→ Action item
Without the images, reproduce each line of the material exactly.
___ Records to process
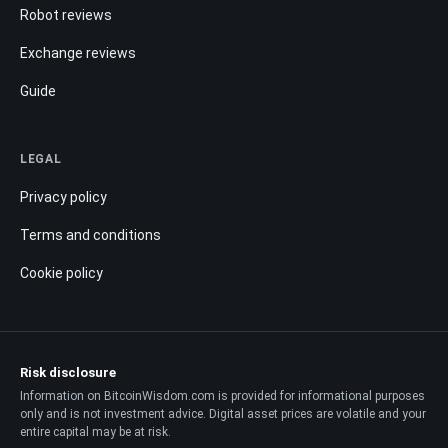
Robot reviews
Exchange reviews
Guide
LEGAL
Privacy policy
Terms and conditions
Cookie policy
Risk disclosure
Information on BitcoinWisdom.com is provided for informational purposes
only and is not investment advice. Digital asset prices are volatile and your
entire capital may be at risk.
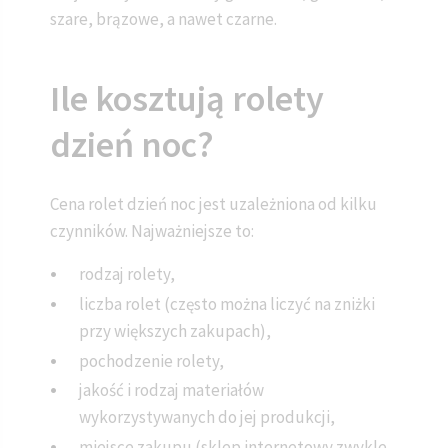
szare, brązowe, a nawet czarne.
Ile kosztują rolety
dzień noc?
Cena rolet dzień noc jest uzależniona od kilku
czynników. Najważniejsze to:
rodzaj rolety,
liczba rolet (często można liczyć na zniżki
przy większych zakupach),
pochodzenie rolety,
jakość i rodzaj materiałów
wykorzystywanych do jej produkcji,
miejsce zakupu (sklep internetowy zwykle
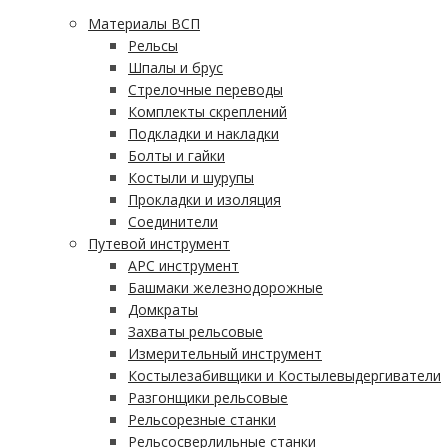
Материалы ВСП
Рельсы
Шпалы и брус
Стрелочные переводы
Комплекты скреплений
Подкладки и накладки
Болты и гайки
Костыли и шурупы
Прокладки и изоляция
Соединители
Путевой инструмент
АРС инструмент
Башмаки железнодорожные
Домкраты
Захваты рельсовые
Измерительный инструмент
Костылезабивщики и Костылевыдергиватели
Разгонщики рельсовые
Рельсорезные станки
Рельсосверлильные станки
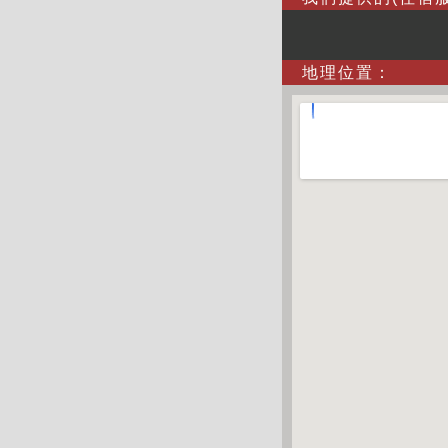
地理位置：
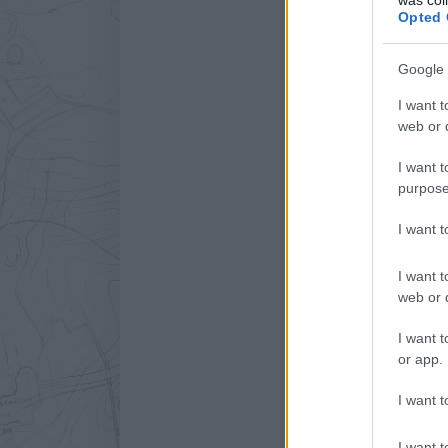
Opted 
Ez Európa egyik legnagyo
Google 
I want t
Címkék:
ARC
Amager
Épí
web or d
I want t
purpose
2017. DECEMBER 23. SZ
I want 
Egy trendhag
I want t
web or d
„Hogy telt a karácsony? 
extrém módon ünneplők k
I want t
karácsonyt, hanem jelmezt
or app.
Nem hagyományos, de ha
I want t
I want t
______
→ Exercise result
Robot reviews
Exchange reviews
Guide
LEGAL
Privacy policy
Terms and conditions
Cookie policy
Risk disclosure
Information on BitcoinWisdom.com is provided for informational purposes
only and is not investment advice. Digital asset prices are volatile and your
entire capital may be at risk.
szare, brązowe, a nawet czarne.
Ile kosztują rolety
dzień noc?
Cena rolet dzień noc jest uzależniona od kilku
czynników. Najważniejsze to:
rodzaj rolety,
liczba rolet (często można liczyć na zniżki
przy większych zakupach),
pochodzenie rolety,
jakość i rodzaj materiałów
wykorzystywanych do jej produkcji,
miejsce zakupu (sklep internetowy zwykle
Материалы ВСП
Рельсы
Шпалы и брус
Стрелочные переводы
Комплекты скреплений
Подкладки и накладки
Болты и гайки
Костыли и шурупы
Прокладки и изоляция
Соединители
Путевой инструмент
АРС инструмент
Башмаки железнодорожные
Домкраты
Захваты рельсовые
Измерительный инструмент
Костылезабивщики и Костылевыдергиватели
Разгонщики рельсовые
Рельсорезные станки
Рельсосверлильные станки
地理位置：
Opted 
Ez Európa egyik legnagyo
Google 
I want t
Címkék:
ARC
Amager
Épí
web or d
I want t
purpose
2017. DECEMBER 23. SZ
I want 
Egy trendhag
I want t
web or d
„Hogy telt a karácsony? 
extrém módon ünneplők k
I want t
karácsonyt, hanem jelmezt
or app.
Nem hagyományos, de ha
I want t
I want t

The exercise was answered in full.